Exercise directions: Beginning at the line containing "right knee: (325, 1031)" and continuing to the end of the records below, give each line again exactly as it stands, and only those lines.

START Data to process

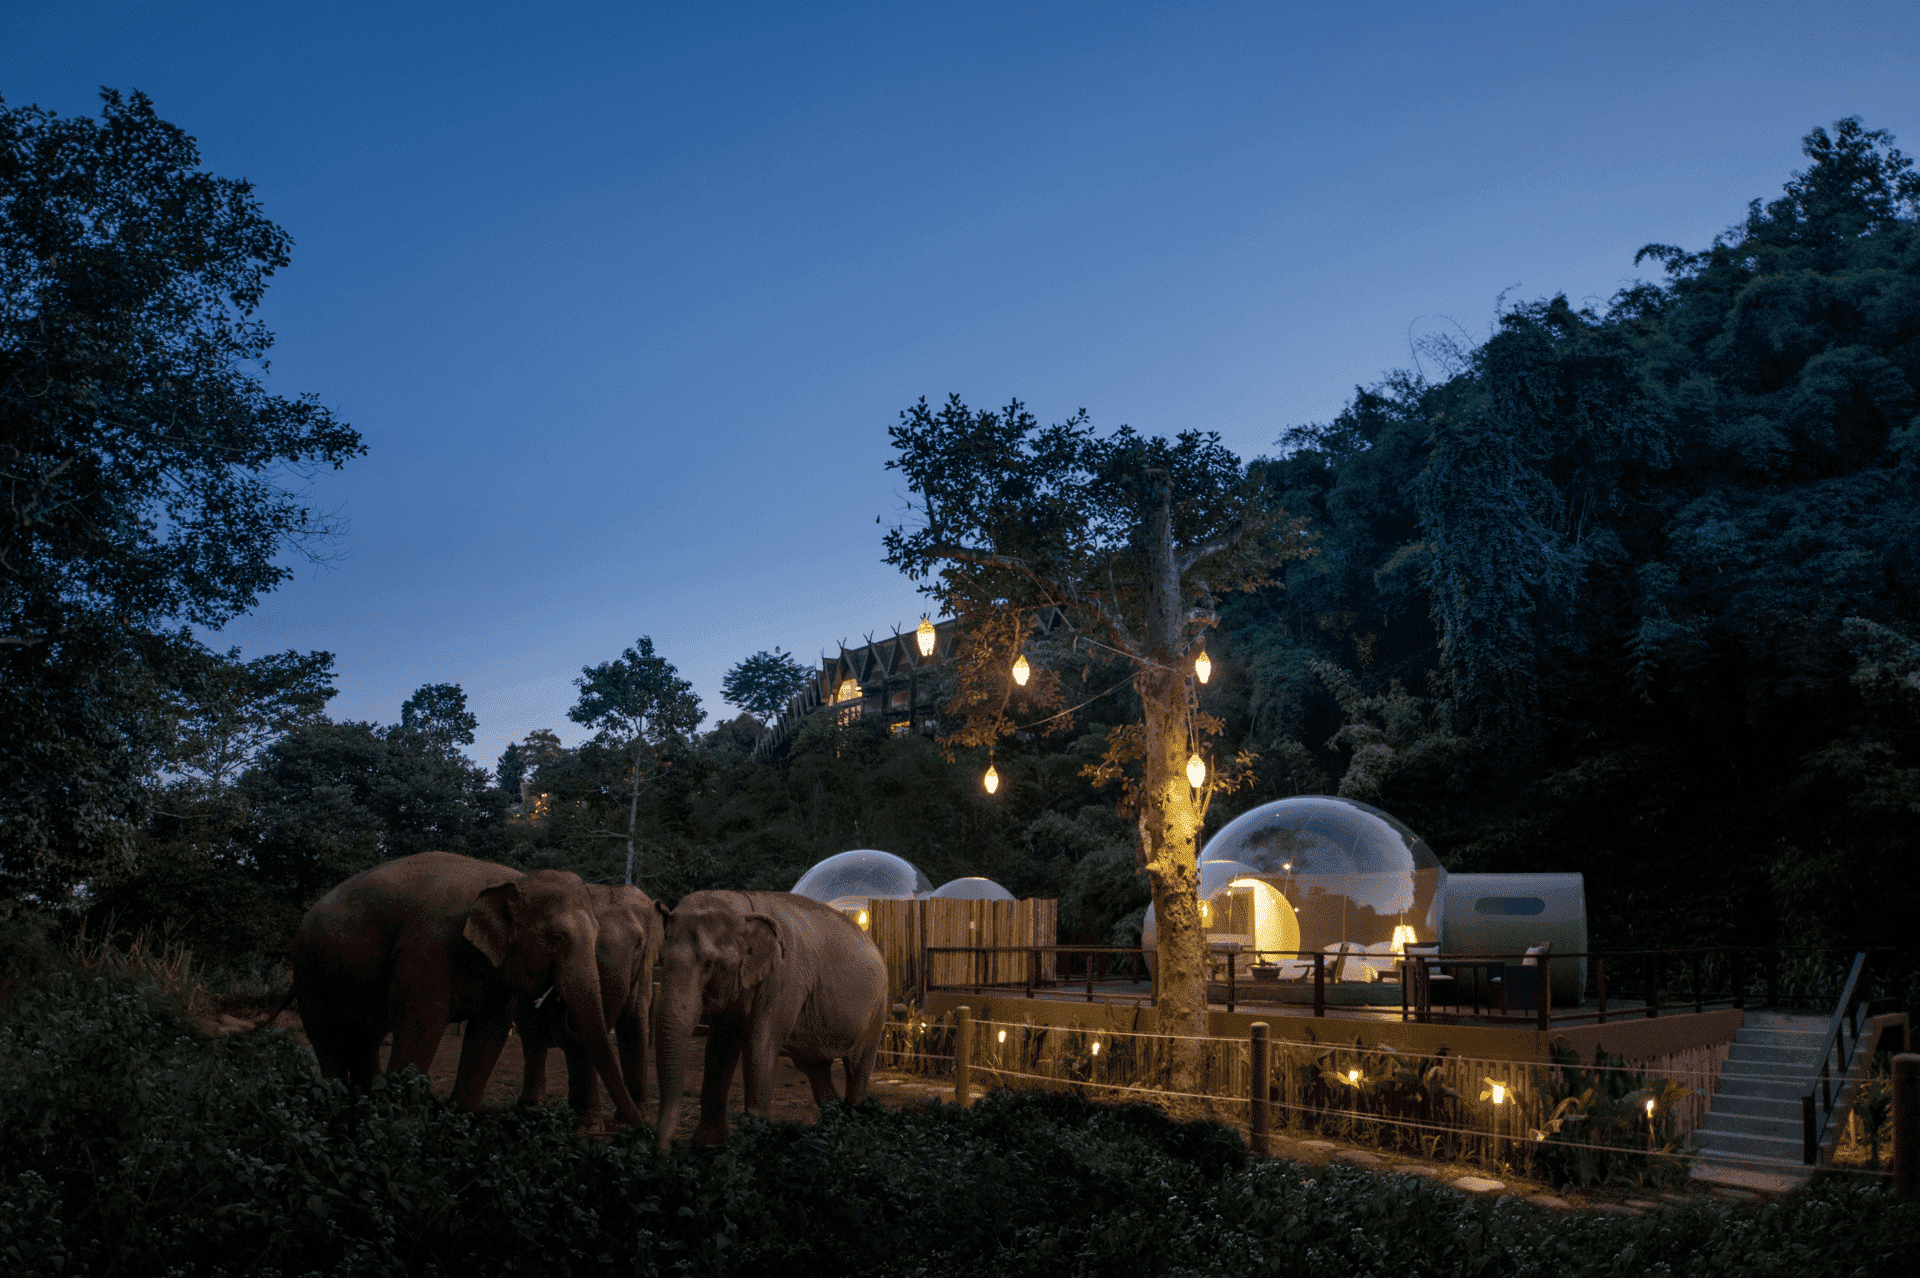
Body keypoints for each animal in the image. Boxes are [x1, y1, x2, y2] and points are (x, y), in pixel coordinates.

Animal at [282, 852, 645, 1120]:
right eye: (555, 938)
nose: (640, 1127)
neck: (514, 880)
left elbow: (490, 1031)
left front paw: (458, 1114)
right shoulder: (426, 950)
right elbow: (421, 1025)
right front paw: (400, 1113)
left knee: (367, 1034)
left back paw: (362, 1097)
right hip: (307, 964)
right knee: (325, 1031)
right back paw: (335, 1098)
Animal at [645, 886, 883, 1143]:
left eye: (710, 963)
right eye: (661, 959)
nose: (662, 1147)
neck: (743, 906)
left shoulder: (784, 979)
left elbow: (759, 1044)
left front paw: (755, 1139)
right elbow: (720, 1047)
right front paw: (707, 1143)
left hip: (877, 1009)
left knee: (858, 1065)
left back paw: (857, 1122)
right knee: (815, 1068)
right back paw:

END Data to process

Answer below:
right knee: (325, 1031)
right back paw: (335, 1098)
Animal at [645, 886, 883, 1143]:
left eye: (710, 963)
right eye: (661, 959)
nose: (662, 1147)
neck: (743, 906)
left shoulder: (784, 979)
left elbow: (759, 1044)
left front paw: (755, 1139)
right elbow: (720, 1047)
right front paw: (707, 1143)
left hip: (877, 1009)
left knee: (858, 1065)
left back paw: (857, 1122)
right knee: (815, 1068)
right back paw:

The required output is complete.